What this task involves. Omitting all images, transcribe the entries word for word.

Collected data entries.

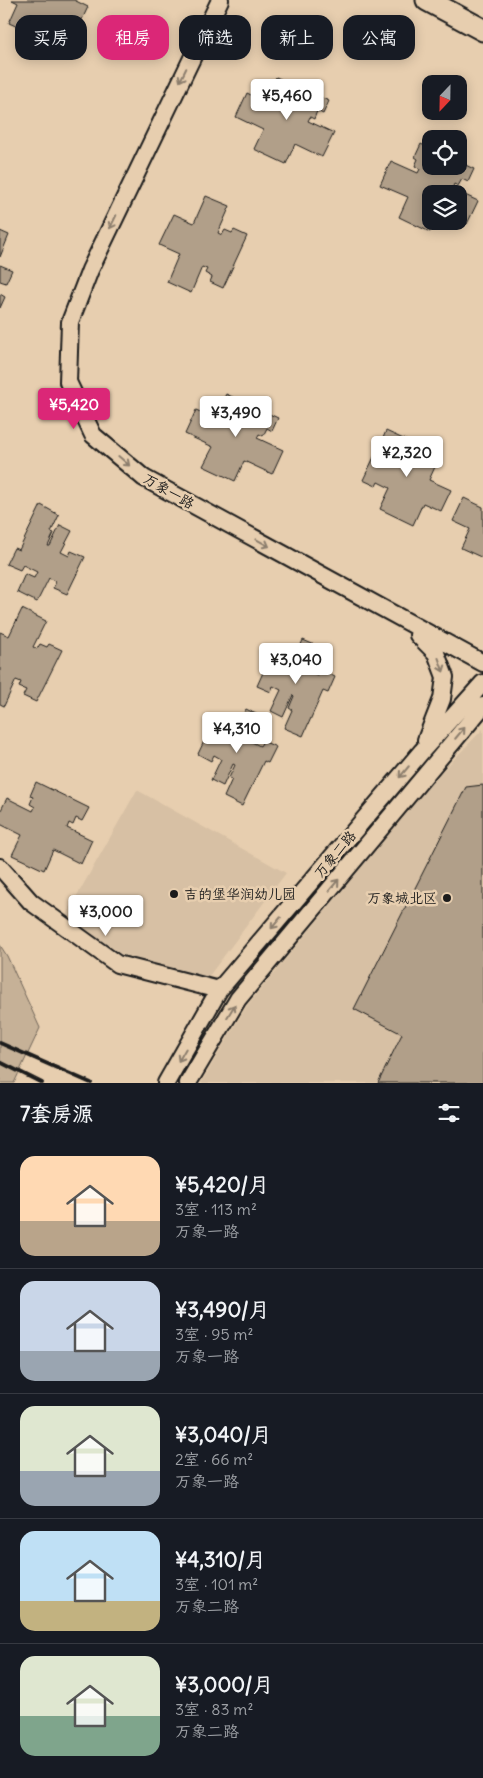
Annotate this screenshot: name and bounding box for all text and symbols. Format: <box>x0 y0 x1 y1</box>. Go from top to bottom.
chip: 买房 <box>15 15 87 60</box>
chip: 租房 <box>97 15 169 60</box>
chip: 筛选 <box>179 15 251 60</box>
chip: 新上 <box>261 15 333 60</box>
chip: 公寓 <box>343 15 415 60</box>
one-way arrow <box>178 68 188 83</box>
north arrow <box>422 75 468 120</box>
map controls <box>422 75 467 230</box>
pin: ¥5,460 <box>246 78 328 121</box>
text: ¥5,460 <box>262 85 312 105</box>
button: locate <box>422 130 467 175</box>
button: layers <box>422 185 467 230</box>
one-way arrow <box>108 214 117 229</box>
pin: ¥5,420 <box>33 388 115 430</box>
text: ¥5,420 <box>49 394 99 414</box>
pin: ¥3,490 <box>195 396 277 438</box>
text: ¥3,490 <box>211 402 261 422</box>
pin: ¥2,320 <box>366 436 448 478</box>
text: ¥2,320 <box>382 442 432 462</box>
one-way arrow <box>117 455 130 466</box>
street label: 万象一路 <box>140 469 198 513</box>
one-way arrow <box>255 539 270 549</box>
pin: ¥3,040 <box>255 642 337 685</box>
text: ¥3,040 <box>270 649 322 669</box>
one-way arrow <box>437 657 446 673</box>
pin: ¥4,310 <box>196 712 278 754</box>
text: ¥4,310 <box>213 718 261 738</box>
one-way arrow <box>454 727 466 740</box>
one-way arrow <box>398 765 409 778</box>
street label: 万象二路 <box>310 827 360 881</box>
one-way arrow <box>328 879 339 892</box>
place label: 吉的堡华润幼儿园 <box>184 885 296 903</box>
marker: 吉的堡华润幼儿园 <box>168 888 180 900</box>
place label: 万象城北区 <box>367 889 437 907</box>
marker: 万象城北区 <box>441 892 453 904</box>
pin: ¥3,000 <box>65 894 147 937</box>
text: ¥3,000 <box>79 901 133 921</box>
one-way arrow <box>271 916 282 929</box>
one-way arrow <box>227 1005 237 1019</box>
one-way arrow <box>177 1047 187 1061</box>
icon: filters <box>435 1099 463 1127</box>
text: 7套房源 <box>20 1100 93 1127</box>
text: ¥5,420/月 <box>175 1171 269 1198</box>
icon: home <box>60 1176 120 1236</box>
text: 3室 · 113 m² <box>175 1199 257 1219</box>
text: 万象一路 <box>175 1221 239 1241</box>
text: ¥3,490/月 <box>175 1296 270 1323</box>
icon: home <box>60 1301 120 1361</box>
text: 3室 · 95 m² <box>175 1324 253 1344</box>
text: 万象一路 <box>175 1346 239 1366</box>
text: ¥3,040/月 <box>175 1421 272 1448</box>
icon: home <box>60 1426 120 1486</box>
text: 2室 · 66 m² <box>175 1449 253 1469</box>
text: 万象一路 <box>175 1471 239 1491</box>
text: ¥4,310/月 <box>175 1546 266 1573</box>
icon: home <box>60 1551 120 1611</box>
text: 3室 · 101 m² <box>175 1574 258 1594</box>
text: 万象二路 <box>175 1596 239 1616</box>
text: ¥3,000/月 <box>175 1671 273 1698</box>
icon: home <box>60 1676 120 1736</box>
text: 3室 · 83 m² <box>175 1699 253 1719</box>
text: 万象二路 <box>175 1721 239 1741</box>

Task answer.
Annotate this screenshot: name and bounding box for all text and symbols. Format: <box>x0 y0 x1 y1</box>. Go from top to bottom.
chip: 买房 <box>15 15 87 60</box>
chip: 租房 <box>97 15 169 60</box>
chip: 筛选 <box>179 15 251 60</box>
chip: 新上 <box>261 15 333 60</box>
chip: 公寓 <box>343 15 415 60</box>
one-way arrow <box>178 68 188 83</box>
north arrow <box>422 75 468 120</box>
map controls <box>422 75 467 230</box>
pin: ¥5,460 <box>246 78 328 121</box>
text: ¥5,460 <box>262 85 312 105</box>
button: locate <box>422 130 467 175</box>
button: layers <box>422 185 467 230</box>
one-way arrow <box>108 214 117 229</box>
pin: ¥5,420 <box>33 388 115 430</box>
text: ¥5,420 <box>49 394 99 414</box>
pin: ¥3,490 <box>195 396 277 438</box>
text: ¥3,490 <box>211 402 261 422</box>
pin: ¥2,320 <box>366 436 448 478</box>
text: ¥2,320 <box>382 442 432 462</box>
one-way arrow <box>117 455 130 466</box>
street label: 万象一路 <box>140 469 198 513</box>
one-way arrow <box>255 539 270 549</box>
pin: ¥3,040 <box>255 642 337 685</box>
text: ¥3,040 <box>270 649 322 669</box>
one-way arrow <box>437 657 446 673</box>
pin: ¥4,310 <box>196 712 278 754</box>
text: ¥4,310 <box>213 718 261 738</box>
one-way arrow <box>454 727 466 740</box>
one-way arrow <box>398 765 409 778</box>
street label: 万象二路 <box>310 827 360 881</box>
one-way arrow <box>328 879 339 892</box>
place label: 吉的堡华润幼儿园 <box>184 885 296 903</box>
marker: 吉的堡华润幼儿园 <box>168 888 180 900</box>
place label: 万象城北区 <box>367 889 437 907</box>
marker: 万象城北区 <box>441 892 453 904</box>
pin: ¥3,000 <box>65 894 147 937</box>
text: ¥3,000 <box>79 901 133 921</box>
one-way arrow <box>271 916 282 929</box>
one-way arrow <box>227 1005 237 1019</box>
one-way arrow <box>177 1047 187 1061</box>
icon: filters <box>435 1099 463 1127</box>
text: 7套房源 <box>20 1100 93 1127</box>
text: ¥5,420/月 <box>175 1171 269 1198</box>
icon: home <box>60 1176 120 1236</box>
text: 3室 · 113 m² <box>175 1199 257 1219</box>
text: 万象一路 <box>175 1221 239 1241</box>
text: ¥3,490/月 <box>175 1296 270 1323</box>
icon: home <box>60 1301 120 1361</box>
text: 3室 · 95 m² <box>175 1324 253 1344</box>
text: 万象一路 <box>175 1346 239 1366</box>
text: ¥3,040/月 <box>175 1421 272 1448</box>
icon: home <box>60 1426 120 1486</box>
text: 2室 · 66 m² <box>175 1449 253 1469</box>
text: 万象一路 <box>175 1471 239 1491</box>
text: ¥4,310/月 <box>175 1546 266 1573</box>
icon: home <box>60 1551 120 1611</box>
text: 3室 · 101 m² <box>175 1574 258 1594</box>
text: 万象二路 <box>175 1596 239 1616</box>
text: ¥3,000/月 <box>175 1671 273 1698</box>
icon: home <box>60 1676 120 1736</box>
text: 3室 · 83 m² <box>175 1699 253 1719</box>
text: 万象二路 <box>175 1721 239 1741</box>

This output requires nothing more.